:: Dataset records ::
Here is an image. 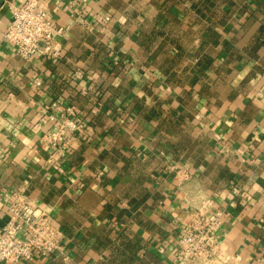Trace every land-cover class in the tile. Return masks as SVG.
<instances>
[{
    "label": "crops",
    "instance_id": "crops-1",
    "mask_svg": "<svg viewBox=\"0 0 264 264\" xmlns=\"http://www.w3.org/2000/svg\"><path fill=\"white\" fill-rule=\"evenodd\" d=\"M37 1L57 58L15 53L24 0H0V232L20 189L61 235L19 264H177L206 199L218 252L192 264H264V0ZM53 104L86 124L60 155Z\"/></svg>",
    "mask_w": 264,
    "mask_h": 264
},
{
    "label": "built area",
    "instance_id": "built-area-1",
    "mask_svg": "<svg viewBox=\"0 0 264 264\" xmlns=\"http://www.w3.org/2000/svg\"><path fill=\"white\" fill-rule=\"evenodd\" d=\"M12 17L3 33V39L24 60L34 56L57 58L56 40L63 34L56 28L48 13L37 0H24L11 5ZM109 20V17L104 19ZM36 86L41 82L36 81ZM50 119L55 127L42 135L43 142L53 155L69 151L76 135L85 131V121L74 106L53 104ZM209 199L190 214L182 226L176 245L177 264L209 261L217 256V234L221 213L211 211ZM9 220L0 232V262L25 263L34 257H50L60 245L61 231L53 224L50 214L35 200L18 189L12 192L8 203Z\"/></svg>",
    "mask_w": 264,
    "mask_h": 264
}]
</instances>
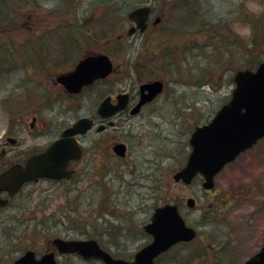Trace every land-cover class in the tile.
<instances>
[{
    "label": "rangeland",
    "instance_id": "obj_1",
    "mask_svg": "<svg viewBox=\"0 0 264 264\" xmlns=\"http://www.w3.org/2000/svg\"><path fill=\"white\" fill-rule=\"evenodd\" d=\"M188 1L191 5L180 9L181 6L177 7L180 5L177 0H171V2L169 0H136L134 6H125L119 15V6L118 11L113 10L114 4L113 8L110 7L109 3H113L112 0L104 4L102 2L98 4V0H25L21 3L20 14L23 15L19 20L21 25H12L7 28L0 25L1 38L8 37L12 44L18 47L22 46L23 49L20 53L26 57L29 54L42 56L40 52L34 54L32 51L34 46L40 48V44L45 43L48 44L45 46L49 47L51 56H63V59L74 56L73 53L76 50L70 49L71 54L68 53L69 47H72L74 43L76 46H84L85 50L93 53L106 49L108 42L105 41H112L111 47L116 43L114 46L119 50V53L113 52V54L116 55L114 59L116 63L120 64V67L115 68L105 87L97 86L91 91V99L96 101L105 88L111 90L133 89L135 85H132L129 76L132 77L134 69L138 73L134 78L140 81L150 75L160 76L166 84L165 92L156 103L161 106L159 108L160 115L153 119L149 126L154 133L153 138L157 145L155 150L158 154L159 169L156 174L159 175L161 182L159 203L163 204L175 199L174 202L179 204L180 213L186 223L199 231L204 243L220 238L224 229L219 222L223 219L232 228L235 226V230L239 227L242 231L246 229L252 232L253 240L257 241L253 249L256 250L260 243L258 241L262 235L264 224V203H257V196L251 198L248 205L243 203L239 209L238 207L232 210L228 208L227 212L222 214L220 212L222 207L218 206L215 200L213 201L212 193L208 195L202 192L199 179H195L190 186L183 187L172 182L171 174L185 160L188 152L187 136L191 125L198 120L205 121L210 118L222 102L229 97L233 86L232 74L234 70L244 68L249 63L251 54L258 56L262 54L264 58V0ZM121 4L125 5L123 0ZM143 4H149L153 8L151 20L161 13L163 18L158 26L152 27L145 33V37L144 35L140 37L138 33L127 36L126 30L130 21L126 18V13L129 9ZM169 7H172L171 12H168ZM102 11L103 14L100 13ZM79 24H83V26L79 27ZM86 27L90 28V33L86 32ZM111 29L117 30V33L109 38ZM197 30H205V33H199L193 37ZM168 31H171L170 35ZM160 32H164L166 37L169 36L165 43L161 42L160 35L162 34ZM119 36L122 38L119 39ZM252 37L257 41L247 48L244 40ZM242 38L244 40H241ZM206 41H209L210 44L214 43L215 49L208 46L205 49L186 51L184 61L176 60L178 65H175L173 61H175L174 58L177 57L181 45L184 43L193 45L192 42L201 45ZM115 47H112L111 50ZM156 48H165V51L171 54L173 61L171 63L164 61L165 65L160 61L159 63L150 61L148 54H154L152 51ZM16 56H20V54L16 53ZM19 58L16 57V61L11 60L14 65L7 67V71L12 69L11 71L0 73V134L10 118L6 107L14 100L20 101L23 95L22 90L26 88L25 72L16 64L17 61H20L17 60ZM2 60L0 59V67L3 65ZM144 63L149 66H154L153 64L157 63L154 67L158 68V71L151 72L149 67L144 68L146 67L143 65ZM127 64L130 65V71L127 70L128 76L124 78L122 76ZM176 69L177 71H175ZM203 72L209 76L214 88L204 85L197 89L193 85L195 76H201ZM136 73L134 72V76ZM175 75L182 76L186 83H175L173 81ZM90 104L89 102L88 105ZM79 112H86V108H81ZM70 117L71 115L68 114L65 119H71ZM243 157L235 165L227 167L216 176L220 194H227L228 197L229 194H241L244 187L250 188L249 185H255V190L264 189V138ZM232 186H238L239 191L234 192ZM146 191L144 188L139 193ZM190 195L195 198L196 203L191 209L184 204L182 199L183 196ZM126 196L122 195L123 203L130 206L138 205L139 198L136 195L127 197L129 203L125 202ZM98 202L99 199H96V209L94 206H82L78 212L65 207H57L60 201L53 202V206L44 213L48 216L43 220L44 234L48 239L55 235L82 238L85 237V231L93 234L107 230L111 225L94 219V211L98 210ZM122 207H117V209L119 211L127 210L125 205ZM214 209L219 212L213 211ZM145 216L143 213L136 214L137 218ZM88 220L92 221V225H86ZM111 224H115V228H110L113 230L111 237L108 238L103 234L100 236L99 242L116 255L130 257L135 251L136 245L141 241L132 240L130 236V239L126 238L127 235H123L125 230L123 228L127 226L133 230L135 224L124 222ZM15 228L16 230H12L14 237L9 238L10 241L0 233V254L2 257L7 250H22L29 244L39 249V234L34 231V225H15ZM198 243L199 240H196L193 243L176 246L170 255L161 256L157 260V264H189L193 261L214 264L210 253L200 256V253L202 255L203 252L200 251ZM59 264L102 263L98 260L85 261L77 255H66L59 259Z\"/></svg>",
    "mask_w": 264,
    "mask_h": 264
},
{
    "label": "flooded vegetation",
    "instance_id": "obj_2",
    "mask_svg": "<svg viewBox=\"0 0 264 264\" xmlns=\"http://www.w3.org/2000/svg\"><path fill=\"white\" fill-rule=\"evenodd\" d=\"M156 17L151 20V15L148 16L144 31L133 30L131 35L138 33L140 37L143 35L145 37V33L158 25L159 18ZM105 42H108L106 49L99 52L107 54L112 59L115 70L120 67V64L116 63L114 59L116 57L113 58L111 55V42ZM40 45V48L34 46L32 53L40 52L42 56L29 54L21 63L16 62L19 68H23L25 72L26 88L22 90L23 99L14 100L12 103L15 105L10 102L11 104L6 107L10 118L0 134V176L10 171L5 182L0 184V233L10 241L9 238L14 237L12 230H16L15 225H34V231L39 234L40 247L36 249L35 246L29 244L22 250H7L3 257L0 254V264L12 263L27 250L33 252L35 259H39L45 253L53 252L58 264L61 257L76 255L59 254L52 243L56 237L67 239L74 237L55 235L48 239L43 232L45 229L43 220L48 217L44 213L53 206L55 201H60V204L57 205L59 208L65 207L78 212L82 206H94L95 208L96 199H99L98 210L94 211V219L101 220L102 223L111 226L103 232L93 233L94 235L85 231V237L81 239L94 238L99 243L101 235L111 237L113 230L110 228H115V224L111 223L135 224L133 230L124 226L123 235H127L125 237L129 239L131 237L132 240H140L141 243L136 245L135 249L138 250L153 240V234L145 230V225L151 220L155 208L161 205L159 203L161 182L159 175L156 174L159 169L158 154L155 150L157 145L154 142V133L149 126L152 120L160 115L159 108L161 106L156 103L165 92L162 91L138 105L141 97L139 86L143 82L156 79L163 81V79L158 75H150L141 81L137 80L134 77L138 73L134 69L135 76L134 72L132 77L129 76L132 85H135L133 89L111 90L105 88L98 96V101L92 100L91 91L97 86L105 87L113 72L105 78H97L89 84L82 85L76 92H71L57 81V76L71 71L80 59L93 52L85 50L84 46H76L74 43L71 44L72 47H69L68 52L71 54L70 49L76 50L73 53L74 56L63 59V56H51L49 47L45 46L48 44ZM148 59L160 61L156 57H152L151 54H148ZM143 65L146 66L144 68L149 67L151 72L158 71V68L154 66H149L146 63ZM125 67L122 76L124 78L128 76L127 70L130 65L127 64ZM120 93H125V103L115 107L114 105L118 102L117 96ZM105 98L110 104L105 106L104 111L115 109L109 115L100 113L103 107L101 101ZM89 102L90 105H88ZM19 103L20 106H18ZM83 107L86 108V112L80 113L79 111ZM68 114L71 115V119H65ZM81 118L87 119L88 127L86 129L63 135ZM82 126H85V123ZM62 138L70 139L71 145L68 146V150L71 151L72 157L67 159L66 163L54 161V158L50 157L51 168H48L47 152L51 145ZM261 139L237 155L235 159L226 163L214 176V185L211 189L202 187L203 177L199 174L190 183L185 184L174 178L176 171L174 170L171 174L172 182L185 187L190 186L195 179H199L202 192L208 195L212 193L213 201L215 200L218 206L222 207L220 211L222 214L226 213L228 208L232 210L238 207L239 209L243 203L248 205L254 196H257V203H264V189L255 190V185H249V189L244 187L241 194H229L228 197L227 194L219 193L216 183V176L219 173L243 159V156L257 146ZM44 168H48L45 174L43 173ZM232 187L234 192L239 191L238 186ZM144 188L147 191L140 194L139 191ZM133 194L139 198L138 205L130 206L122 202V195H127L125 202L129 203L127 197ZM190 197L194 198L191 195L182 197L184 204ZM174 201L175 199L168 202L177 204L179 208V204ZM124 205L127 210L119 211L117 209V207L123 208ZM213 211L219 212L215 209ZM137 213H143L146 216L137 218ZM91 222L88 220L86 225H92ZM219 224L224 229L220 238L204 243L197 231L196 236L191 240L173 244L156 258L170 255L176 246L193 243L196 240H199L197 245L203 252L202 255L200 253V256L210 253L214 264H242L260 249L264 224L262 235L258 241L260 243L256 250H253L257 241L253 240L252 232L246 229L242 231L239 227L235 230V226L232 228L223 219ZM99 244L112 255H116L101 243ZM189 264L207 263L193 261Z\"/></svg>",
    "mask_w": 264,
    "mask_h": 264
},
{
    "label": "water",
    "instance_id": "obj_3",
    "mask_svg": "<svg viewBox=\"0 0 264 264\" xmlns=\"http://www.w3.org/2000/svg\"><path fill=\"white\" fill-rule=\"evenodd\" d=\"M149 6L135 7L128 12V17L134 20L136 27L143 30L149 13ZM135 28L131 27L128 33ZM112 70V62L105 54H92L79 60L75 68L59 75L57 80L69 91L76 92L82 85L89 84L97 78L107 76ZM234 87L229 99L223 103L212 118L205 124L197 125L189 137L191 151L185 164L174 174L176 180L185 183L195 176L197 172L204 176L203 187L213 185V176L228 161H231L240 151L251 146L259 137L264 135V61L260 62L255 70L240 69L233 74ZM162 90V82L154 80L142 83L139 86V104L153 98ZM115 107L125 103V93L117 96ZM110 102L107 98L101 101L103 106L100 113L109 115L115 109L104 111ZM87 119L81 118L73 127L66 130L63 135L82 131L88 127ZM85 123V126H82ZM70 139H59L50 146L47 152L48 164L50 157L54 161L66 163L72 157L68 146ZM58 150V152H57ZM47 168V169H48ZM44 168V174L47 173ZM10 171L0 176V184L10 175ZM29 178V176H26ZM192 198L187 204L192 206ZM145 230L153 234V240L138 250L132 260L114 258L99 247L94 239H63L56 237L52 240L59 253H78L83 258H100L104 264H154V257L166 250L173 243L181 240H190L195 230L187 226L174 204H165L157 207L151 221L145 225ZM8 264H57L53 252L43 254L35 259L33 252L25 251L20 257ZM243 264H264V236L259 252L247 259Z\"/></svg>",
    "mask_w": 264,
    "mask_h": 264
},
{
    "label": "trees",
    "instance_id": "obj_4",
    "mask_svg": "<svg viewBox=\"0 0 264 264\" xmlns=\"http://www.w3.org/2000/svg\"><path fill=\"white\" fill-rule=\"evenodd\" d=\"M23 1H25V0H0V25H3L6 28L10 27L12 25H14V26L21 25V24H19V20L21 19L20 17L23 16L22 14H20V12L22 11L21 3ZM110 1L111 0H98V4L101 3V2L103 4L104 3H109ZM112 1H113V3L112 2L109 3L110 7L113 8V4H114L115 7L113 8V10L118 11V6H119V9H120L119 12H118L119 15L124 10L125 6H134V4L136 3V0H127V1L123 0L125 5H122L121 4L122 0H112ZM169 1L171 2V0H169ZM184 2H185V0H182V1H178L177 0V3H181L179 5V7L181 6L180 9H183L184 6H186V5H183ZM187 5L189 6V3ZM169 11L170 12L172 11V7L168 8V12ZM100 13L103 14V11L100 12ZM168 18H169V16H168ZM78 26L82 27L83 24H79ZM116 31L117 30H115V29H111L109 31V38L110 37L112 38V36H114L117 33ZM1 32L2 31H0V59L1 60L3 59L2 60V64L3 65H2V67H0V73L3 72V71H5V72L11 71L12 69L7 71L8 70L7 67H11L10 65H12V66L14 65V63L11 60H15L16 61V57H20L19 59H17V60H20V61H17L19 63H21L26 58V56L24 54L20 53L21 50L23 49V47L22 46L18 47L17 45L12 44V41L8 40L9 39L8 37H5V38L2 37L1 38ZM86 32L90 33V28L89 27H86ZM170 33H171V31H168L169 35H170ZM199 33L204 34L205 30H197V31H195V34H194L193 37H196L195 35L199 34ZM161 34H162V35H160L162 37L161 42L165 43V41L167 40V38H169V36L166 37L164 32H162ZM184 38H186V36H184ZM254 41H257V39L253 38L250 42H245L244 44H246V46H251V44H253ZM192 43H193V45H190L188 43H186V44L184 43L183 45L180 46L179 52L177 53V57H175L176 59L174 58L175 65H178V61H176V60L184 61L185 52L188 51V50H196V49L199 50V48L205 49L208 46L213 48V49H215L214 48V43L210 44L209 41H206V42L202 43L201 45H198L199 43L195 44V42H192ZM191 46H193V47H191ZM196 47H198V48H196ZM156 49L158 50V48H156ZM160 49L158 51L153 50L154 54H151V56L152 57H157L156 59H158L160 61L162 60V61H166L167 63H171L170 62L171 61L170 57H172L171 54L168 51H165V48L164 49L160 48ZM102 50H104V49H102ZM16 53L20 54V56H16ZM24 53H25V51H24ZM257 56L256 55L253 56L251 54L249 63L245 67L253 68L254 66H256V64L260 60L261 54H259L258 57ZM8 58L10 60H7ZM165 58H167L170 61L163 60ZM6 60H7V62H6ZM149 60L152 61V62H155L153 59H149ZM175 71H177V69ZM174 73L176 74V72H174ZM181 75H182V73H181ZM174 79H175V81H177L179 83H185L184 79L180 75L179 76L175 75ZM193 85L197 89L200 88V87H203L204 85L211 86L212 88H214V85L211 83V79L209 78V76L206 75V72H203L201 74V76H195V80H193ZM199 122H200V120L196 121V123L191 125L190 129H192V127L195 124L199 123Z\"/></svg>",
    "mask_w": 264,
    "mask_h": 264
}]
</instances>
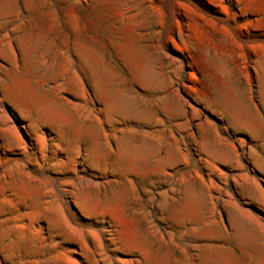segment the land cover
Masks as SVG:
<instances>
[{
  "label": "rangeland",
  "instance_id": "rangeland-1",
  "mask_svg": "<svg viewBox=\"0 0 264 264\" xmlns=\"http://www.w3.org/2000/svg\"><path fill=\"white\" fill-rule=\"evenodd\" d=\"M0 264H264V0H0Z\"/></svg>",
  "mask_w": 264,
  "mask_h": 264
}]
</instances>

:: Exercise directions ::
Select every line above that contains the string "area" and reproduce each one in full.

:: Response below ::
    "label": "built area",
    "instance_id": "built-area-1",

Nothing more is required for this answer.